National bestselling author Kate Quinn returns with the long-awaited fourth volume in the Empress of Rome series, an unforgettable new tale of the politics, power, and passion that defined ancient Rome.
Elegant, secretive Sabina may be Empress of Rome, but she still stands poised on a knife’s edge. She must keep the peace between two deadly enemies: her husband Hadrian, Rome’s brilliant and sinister Emperor; and battered warrior Vix, who is her first love. But Sabina is guardian of a deadly secret: Vix’s beautiful son Antinous has become the Emperor’s latest obsession.
Empress and Emperor, father and son will spin in a deadly dance of passion, betrayal, conspiracy, and war. As tragedy sends Hadrian spiraling into madness, Vix and Sabina form a last desperate pact to save the Empire. But ultimately, the fate of Rome lies with an untried girl, a spirited redhead who may just be the next Lady of the Eternal City…
Kate Quinn has quickly become one of my favorite historical fiction authors. It's no small thing to weave a story with dozens of characters over three books and a forty-year time span and keep a reader hanging on every word. It takes true talent not only to bring history to life but to do so with (seemingly) effortless style and dignity. Kate now ranks among some pretty illustrious company on my shelf of honor, including Sharon Kay Penman, Elizabeth Chadwick, and Diana Gabaldon.
I have been dying to read Lady of the Eternal City ever since that cliffhanger ending of Empress of the Seven Hills. In that book, we watched as young Romans Sabina and Vix came of age as friends and lovers and then separated to follow their destinies, Vix to the legions and Sabina to the world of politics as wife of the rising legate Publius Hadrian. But their paths were fated to cross numerous times as Vix rose through the ranks and Sabina's husband became the favorite to follow Emperor Trajan.
This book opens with Hadrian's ascension to emperor and the execution of his rivals for the throne. Vix has been hardened by his hatred for the man he is forced to serve and the things he has been forced to do, and Sabina has become disillusioned and wary, hiding a huge secret from her increasingly erratic husband. The emotional tension in this novel runs at full-throttle as Hadrian cements his power, friends become enemies and enemies become friends, tragedy creates unlikely allies, and the future of an empire hangs in the balance. The plot is meticulously crafted from the beginning of Hadrian's reign to the end, encompassing war, religious strife, cultural awakenings, political machinations, and all of the very human emotions of the players who left their mark on the world during this time.
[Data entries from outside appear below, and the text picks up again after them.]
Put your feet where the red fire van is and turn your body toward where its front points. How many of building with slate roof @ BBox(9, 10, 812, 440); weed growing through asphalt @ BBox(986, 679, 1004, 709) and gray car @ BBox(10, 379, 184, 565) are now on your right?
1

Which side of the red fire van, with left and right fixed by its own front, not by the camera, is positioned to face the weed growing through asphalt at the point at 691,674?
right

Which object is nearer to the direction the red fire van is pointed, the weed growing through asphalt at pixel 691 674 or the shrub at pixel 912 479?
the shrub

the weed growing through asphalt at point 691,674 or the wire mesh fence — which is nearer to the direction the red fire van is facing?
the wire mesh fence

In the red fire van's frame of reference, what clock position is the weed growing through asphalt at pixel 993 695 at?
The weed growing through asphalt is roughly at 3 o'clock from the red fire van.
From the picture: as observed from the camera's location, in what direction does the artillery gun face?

Possibly the strongest aspect of this series is the characterization. It's not easy to craft a tale around a dozen characters and carve out a place for each in the reader's heart, but Kate Quinn pulls it off. Beautiful and tragic Antinous, Hadrian's young beloved, who serves as the touchstone in this book around which Hadrian, Sabina, and Vix revolve. (The nature of Antinous's death is still one of history's enduring mysteries.) Hadrian, who morphs from mild-mannered husband to terrifying villain and, astoundingly, to sympathetic hero. Future emperors Titus (Antoninus Pius) and Marcus Aurelius. Vibia Sabina, the young adventuress whose fire is dimmed over time by duty and a repressive marriage to a dangerous man, but who rises again as an empress, a mother, and a lover. Annia, the headstrong young girl whose future will surpass her wildest dreams. These historical figures are brought to life as real people in all of their flawed glory.
And of course, Vix. The fictional Vercingetorix the Red is one of my favorite heroes in literature. He tries so hard to be what others expect him to be, but at his heart, he's a soldier and a son of Rome, and he can't deny the call of his devotion. It was heartbreaking to watch as his life unraveled and as he and Sabina made sacrifices for the good of the empire they both loved, and for the soul of the man they both despised yet could not turn away from. To watch them come full circle during this tale's stunning and heart-pounding conclusion at the end of Hadrian's reign was poignant and oh-so-satisfying.
You don't have to read Mistress of Rome first (though I highly recommend it as it tells the tale of Vix's and Sabina's parents and sets the political and historical stage for what's to follow), but you should definitely read Empress of the Seven Hills before reading the epic conclusion in Lady of the Eternal City. This is historical fiction at its finest. This is gritty and gripping storytelling that seamlessly weaves fact and fiction with fantastic characterization, transporting ambiance, and overarching themes of love, friendship, duty, and honor. This series is an absolute must-read for lovers of historical fiction and ancient history, and for anyone who loves a damned good story. I really can't sing its praises high enough. These books have earned a permanent place on my shelves and in my heart. Brava, Kate Quinn, brava!